I have been sitting thinking today, working through the next phase of the WIP, trying to picture just what I want to happen.  I have an outline you see, a storyboard if you will and I tend to brainstorm at the end of a writing spell, write things down in pen, maybe a para, maybe only a word, but it helps me to move on more fluidly the next day.  So I was having one of those moments and my husband disturbed me (with a glass of wine) and I told him that I had an image in my mind for tomorrow.  I then realised that the idea that I had written two extra chapters way back before I had to leave it all on Nov 20 and which I thought I had lost, was indeed a figment of my imagination.  To be sure I had thought them up, I just hadn’t written key words or paras anywhere.  In my head the two lost chapters were there as a faint image, they just weren’t on the computer.  Does that make sense? As my husband said, I forgot to press the metaphorical ’save’ at the time.

We then went on to talk about the publishing game, and as streams of consciousness tend to do, we walked down many roads.  The POD road, which I have done and enjoyed, and which made me grow up quicker than a baby on steroids. The desperately seeking agent’ road which I also travelled last year with a major Australian agent who seduced me with so-called interest, emasculated me, ridiculed me and then threw me away. The ‘mainstream publishing road’ . . . hmm, the road I hope to place a tentative toe on this year.

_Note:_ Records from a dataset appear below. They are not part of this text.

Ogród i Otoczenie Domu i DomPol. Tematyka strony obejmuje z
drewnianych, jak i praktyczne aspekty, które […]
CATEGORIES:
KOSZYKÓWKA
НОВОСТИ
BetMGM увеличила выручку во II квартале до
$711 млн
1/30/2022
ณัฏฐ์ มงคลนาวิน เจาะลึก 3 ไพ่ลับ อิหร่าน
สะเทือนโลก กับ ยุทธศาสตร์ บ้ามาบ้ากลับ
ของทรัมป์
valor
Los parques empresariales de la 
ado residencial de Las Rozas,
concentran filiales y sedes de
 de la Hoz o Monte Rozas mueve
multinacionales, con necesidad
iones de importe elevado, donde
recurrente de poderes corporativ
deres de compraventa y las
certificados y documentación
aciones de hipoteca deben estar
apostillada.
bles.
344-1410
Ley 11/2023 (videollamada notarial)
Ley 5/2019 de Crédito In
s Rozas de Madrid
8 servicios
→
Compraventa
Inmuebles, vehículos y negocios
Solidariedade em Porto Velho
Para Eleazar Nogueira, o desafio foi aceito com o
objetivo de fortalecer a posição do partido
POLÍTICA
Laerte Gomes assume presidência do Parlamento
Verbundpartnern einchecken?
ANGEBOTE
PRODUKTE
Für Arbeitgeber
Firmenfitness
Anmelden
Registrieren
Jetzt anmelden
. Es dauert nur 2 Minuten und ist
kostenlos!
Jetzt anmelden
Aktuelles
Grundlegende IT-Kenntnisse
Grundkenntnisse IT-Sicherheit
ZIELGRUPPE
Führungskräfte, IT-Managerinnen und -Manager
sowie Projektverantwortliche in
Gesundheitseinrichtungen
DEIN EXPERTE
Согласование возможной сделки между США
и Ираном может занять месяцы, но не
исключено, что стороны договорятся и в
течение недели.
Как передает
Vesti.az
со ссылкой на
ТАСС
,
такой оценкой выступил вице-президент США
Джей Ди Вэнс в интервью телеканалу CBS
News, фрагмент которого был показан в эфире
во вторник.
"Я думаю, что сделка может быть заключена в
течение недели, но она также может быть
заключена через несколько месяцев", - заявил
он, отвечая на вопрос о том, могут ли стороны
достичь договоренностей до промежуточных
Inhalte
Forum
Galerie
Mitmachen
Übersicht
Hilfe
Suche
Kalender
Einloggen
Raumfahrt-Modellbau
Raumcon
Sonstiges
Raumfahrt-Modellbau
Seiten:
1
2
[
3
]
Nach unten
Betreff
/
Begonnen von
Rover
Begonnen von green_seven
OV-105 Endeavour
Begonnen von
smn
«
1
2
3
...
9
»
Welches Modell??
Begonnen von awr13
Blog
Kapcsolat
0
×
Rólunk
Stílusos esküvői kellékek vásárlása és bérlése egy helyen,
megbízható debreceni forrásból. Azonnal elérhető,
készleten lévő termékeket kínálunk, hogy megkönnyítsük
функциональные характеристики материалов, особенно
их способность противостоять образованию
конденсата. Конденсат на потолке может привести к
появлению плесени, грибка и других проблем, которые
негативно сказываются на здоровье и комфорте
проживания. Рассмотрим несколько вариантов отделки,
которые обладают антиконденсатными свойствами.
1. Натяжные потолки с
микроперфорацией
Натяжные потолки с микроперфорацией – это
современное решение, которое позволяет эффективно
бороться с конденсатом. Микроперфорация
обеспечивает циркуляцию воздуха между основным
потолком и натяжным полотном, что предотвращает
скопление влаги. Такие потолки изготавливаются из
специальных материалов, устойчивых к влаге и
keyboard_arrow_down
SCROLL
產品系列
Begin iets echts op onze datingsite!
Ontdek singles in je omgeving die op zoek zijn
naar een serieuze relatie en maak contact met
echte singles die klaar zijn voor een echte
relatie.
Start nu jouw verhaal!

My husband is a media exec and he said that in electronic broadcasting which now covers podcast, radio, TV, V.O.D, Facebook ,Twitter, I-View, etc . . . the content is the thing.  Not the format but the C-O-N-T-E-N-T. In fact there is a saying: ‘Content is king.’ What surprises him I think, after watching the ease of  my POD experience, is why mainstream publishing hasn’t moved more speedily into that area.  There is so much on the internet about publishers thinking about POD, or thinking about E-Books etc.  His comment was that if the content is good enough, what the hell does the format matter ?  A good point and one I couldn’t answer, because I am a babe in the woods both as an author and a published writer.

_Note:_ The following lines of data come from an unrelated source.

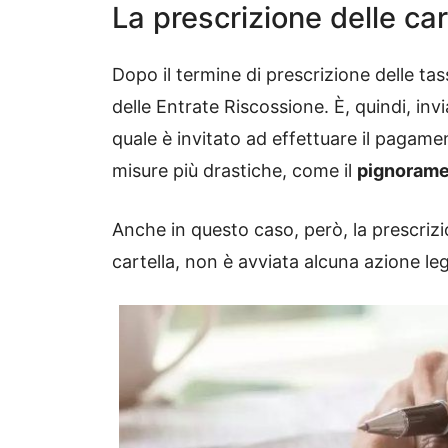
La prescrizione delle cart
Dopo il termine di prescrizione delle tas
delle Entrate Riscossione. È, quindi, invi
quale è invitato ad effettuare il pagame
misure più drastiche, come il
pignoram
Anche in questo caso, però, la prescrizi
cartella, non è avviata alcuna azione leg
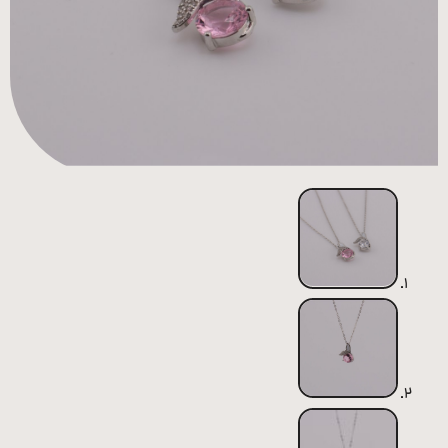
همه
محصولات
زیورآلات
پیرسینگ
ورشو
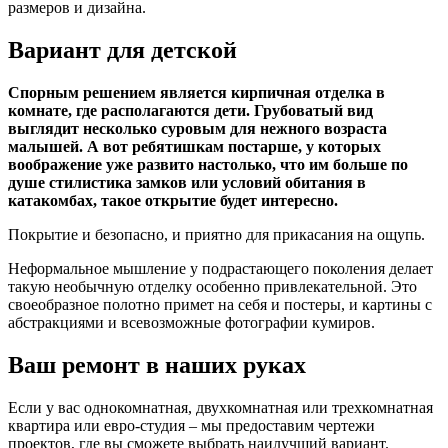
размеров и дизайна.
Вариант для детской
Спорным решением является кирпичная отделка в
комнате, где располагаются дети. Грубоватый вид
выглядит несколько суровым для нежного возраста
малышей. А вот ребятишкам постарше, у которых
воображение уже развито настолько, что им больше по
душе стилистика замков или условий обитания в
катакомбах, такое открытие будет интересно.
Покрытие и безопасно, и приятно для прикасания на ощупь.
Неформальное мышление у подрастающего поколения делает
такую необычную отделку особенно привлекательной. Это
своеобразное полотно примет на себя и постеры, и картины с
абстракциями и всевозможные фотографии кумиров.
Ваш ремонт в наших руках
Если у вас однокомнатная, двухкомнатная или трехкомнатная
квартира или евро-студия – мы предоставим чертежи
проектов, где вы сможете выбрать наилучший вариант.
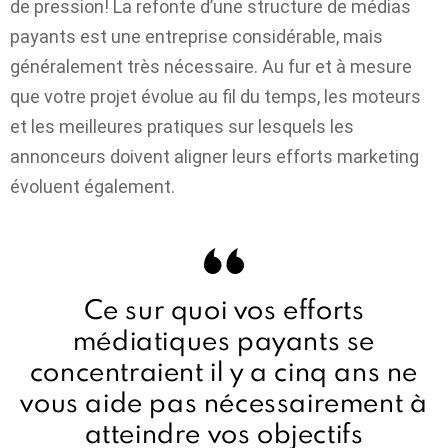
de pression! La refonte d’une structure de médias
payants est une entreprise considérable, mais
généralement très nécessaire. Au fur et à mesure
que votre projet évolue au fil du temps, les moteurs
et les meilleures pratiques sur lesquels les
annonceurs doivent aligner leurs efforts marketing
évoluent également.
Ce sur quoi vos efforts
médiatiques payants se
concentraient il y a cinq ans ne
vous aide pas nécessairement à
atteindre vos objectifs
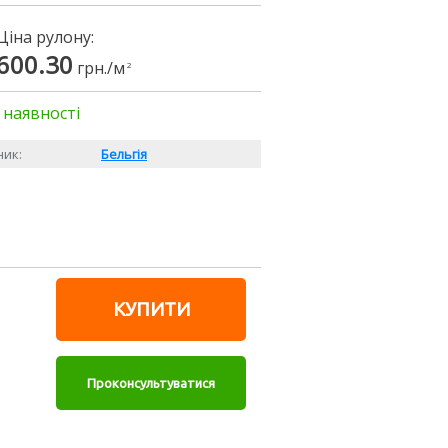
Ціна рулону:
600.30
грн./м
2
 наявності
ик:
Бельгія
КУПИТИ
Проконсультуватися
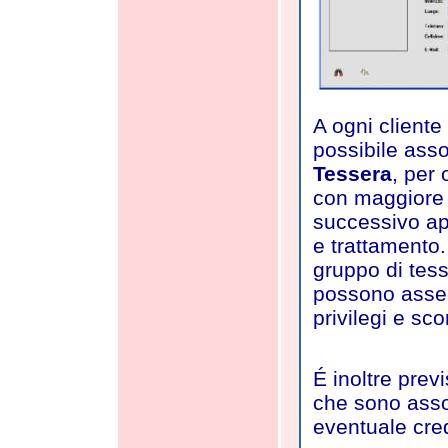
A ogni cliente 
possibile ass
Tessera
, per
con maggiore v
successivo a
e trattamento.
gruppo di tess
possono asse
privilegi e sco
É inoltre prev
che sono asso
eventuale cred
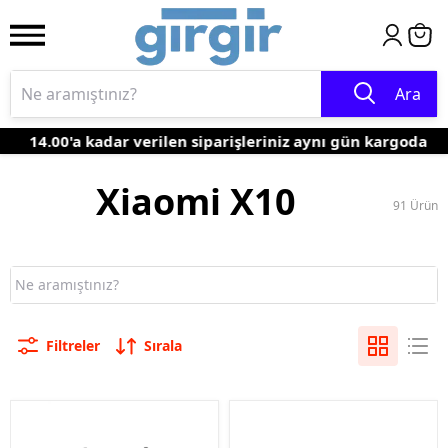
Ara
14.00'a kadar verilen siparişleriniz aynı gün kargoda
Xiaomi X10
91
Ürün
Filtreler
Sırala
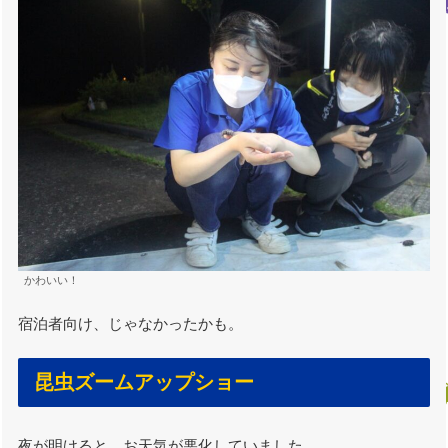
かわいい！
宿泊者向け、じゃなかったかも。
昆虫ズームアップショー
夜が明けると、お天気が悪化していました。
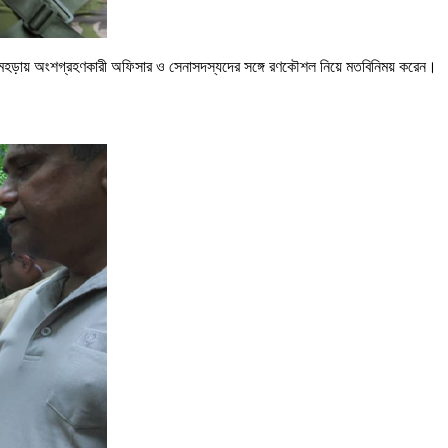
রে নেমে মহড়ায় অংশগ্রহণকারী অফিসার ও সেনাসদস্যদের সঙ্গে রণকৌশল নিয়ে মতবিনিময় করেন।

There are those diehards who might say that because my novels are a product of POD that I am not a published writer. I would ask then: when is a carefully written story that has been professionally formatted, professionally cover-designed,  printed and then marketed and which has a small fan base, not  a published book?  I suspect its a semantic question for more experienced people in the field than I, so with that in mind I’m off to write down some key words and paras for the WIP that I hope may one day do its own bit of seduction.

The ‘But’ Days . . .

There was a great blog today from a guest blogger on Nathan Bransford:

http://blog.nathanbransford.com

Worth reading because it lists all the excuses people use not to write.  I know I’m a victim of the ‘but’ days.  There’s too much housework, I need to do some cooking, I’m needed on the farm, or worst of all . . . I can’t be bothered today!

One of the buts listed was not having a writer’s group close by and funnily, perhaps expeditiously, that is the one thing that doesn’t worry me at all.  I write in a vacuum.  No one sees my WIP until I upload the odd chapter to the forthright writer’s site YouWriteOn.com to get a feel for the development of the work.  This is better for me than a writer’s group.  None of us really know each other so the reviews are generally pretty damned honest as we aren’t afraid of stepping on toes.

Back to the vacuum then until it goes to the Consultancy in the UK who assess it. Then the really hard work of a year or more begins as they pull it apart and I have to sew it back together again.  Sometimes the critiques can reduce me to tears BUT I soldier on regardless, because I want to be A WRITER!

I want to write today too BUT . . .

Seal (or is it a selkie) swimming where we dive.

the sun shines and the water is calm and palest turquoise and it is a diving and swimming day.  Yes, okay, I’ve fallen into the trap.  BUT who cares?  Sometimes life is just for living.